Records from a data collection
■ ■ ■ ■ ■
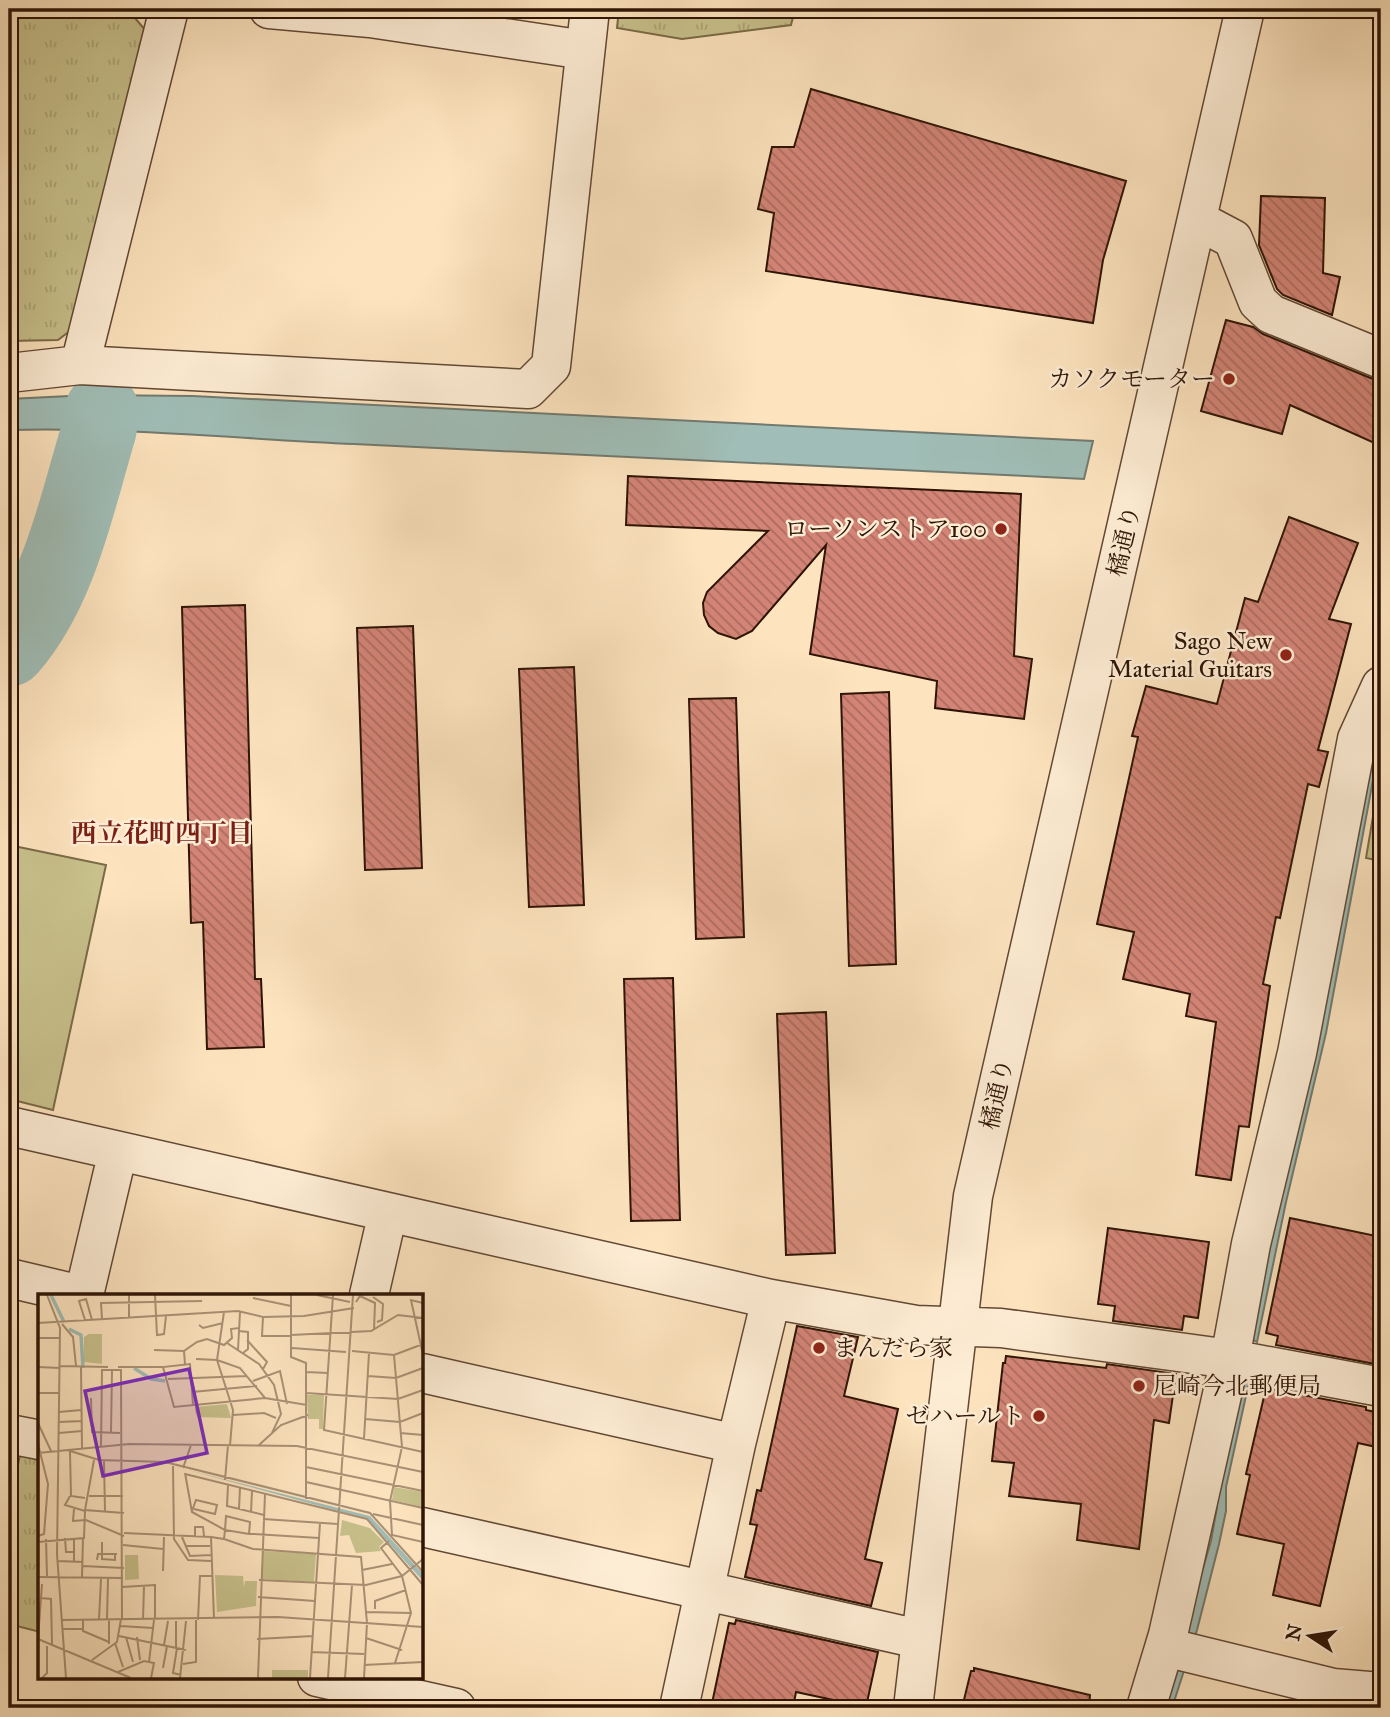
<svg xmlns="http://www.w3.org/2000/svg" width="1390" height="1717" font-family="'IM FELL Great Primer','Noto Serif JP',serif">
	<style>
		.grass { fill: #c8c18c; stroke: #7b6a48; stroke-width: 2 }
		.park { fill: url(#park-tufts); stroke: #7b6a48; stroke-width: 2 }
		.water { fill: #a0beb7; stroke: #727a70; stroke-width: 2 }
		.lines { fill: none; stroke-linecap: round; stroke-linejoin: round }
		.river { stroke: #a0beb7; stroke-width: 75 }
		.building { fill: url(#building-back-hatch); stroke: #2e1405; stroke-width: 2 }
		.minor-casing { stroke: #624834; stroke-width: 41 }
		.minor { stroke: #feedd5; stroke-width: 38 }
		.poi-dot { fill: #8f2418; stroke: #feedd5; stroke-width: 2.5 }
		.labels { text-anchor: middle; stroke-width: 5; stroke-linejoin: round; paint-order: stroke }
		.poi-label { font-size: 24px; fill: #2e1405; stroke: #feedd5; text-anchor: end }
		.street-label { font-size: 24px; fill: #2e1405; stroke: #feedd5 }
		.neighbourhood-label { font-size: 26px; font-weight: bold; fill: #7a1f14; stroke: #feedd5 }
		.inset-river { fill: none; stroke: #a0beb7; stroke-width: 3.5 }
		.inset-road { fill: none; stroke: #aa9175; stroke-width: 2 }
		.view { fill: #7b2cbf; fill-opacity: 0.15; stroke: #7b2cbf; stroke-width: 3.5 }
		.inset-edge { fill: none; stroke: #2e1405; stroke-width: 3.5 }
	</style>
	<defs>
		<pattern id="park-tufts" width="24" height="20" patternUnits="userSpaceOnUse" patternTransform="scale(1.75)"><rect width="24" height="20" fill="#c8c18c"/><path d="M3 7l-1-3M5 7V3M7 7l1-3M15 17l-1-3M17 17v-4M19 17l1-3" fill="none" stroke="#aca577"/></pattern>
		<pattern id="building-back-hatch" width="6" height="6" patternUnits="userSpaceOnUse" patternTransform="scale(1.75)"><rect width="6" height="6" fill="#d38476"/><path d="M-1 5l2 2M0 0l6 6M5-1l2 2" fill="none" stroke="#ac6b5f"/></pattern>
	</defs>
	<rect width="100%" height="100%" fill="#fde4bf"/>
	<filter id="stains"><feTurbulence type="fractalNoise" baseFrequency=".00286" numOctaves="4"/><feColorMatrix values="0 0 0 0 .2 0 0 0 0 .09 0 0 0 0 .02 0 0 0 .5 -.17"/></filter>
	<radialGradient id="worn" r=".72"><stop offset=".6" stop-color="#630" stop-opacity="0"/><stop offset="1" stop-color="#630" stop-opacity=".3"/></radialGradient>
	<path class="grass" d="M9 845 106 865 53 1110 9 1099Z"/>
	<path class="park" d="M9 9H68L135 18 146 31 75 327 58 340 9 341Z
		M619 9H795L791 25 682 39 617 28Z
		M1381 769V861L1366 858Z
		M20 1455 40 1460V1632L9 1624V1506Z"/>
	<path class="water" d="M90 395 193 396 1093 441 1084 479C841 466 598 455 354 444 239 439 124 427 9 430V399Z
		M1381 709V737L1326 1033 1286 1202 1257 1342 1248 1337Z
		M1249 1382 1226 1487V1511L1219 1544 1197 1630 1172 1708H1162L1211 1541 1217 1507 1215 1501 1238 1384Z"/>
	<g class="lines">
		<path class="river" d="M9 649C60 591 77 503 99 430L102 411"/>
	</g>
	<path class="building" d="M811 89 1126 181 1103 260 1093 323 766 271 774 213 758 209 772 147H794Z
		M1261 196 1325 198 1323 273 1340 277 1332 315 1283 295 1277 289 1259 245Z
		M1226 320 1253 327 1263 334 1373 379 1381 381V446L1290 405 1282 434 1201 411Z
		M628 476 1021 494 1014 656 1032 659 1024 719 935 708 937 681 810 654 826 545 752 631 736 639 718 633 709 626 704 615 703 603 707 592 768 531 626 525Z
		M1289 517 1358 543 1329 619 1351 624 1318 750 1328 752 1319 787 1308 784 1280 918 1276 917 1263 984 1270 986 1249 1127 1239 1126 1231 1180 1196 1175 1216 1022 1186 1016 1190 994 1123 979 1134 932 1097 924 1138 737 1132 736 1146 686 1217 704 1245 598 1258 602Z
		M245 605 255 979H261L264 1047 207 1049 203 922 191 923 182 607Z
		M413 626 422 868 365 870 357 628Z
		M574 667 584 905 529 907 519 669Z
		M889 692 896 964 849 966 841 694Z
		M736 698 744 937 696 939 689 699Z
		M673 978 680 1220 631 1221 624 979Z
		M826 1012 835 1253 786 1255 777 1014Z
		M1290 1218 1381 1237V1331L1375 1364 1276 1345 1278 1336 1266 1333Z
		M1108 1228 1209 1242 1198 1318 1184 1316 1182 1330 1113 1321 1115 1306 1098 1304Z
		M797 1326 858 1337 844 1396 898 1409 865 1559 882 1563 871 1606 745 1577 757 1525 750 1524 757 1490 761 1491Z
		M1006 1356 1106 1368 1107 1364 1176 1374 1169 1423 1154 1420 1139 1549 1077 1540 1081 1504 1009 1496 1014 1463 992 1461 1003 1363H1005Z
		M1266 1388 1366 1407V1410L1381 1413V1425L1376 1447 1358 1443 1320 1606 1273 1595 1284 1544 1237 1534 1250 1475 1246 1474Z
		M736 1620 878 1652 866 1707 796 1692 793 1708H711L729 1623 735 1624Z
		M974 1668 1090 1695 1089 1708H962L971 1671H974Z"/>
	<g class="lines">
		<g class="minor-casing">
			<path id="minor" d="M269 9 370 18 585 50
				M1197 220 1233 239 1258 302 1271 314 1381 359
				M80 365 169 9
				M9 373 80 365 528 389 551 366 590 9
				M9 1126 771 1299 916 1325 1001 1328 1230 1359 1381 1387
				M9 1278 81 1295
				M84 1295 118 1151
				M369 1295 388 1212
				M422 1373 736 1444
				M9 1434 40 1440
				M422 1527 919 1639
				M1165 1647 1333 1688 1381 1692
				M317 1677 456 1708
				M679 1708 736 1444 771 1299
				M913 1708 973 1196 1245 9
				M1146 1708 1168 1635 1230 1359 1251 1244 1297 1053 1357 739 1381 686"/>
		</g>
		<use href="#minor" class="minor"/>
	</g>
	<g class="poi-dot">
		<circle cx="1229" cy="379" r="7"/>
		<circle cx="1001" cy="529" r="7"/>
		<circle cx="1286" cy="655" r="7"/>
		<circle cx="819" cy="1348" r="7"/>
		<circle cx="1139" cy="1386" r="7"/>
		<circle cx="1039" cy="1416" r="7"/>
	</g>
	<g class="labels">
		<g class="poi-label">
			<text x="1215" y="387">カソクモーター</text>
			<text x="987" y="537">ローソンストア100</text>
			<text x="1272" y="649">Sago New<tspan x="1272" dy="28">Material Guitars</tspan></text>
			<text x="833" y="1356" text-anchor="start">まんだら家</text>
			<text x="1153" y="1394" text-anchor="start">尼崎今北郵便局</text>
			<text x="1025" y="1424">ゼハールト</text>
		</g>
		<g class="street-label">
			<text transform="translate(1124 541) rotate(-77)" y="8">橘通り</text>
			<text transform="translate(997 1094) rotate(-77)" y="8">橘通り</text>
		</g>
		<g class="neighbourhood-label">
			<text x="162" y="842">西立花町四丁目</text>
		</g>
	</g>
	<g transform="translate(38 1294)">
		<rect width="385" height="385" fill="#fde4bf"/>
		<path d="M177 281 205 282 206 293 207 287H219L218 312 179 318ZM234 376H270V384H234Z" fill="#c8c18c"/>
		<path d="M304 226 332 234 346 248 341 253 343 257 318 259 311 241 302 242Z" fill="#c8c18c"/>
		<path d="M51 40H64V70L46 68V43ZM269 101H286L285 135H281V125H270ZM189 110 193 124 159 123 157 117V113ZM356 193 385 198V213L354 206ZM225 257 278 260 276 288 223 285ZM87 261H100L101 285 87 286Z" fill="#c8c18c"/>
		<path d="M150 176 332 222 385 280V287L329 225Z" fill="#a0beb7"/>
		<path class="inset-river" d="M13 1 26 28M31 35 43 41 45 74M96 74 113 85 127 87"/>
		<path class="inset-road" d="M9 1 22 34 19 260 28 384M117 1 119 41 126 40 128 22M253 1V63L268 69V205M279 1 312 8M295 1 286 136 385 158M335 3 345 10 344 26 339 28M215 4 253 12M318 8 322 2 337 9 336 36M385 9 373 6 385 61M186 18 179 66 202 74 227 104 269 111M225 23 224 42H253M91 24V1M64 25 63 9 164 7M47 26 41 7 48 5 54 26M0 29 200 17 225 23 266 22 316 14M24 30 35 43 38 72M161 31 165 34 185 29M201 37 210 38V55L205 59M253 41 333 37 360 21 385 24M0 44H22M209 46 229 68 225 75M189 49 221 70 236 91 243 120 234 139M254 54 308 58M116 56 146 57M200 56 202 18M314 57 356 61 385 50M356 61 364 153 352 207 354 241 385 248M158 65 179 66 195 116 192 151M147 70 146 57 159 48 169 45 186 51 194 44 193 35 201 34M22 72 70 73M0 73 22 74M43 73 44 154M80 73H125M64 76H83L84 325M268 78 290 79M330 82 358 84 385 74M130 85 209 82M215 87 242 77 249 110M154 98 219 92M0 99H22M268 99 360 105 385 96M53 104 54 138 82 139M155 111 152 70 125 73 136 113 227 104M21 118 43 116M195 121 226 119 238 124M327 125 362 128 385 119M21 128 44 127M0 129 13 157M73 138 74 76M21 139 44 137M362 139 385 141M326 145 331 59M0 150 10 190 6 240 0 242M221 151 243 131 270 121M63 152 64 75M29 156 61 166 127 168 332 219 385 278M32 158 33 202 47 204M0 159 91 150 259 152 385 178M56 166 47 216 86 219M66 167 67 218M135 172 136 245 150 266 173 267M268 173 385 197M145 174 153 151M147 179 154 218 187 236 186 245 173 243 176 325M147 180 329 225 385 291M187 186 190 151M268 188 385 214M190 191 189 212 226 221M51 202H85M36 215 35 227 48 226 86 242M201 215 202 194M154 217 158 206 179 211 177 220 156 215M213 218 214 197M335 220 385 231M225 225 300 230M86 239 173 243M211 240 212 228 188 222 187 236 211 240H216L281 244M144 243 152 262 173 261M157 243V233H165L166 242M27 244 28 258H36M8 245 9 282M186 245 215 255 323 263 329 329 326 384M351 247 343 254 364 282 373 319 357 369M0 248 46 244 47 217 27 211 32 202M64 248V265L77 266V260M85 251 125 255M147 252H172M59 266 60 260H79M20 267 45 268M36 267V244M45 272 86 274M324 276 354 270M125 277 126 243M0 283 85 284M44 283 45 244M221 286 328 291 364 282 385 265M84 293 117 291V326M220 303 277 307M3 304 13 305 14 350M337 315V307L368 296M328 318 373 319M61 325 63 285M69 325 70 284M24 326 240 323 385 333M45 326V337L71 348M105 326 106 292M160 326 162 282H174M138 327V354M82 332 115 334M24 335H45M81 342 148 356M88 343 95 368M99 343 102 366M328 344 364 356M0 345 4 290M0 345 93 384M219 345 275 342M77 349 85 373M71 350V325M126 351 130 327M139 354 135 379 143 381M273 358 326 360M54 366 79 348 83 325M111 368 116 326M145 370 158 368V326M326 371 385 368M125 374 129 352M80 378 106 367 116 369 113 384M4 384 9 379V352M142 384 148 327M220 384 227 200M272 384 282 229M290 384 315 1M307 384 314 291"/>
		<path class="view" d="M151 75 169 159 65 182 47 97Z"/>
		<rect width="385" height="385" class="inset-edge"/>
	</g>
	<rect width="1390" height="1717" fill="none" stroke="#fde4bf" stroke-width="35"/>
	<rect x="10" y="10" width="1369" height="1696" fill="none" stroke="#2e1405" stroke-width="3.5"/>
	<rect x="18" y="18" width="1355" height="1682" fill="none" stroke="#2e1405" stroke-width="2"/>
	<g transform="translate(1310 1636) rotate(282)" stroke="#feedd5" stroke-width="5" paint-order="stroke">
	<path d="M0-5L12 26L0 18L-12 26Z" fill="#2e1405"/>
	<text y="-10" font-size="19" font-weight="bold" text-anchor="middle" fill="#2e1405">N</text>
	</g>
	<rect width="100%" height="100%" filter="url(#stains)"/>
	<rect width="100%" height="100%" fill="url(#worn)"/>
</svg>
■ ■ ■ ■ ■
Task goal. Give the number of lines in the data that contain the string "linejoin", and nothing else.

Solution for this task. 2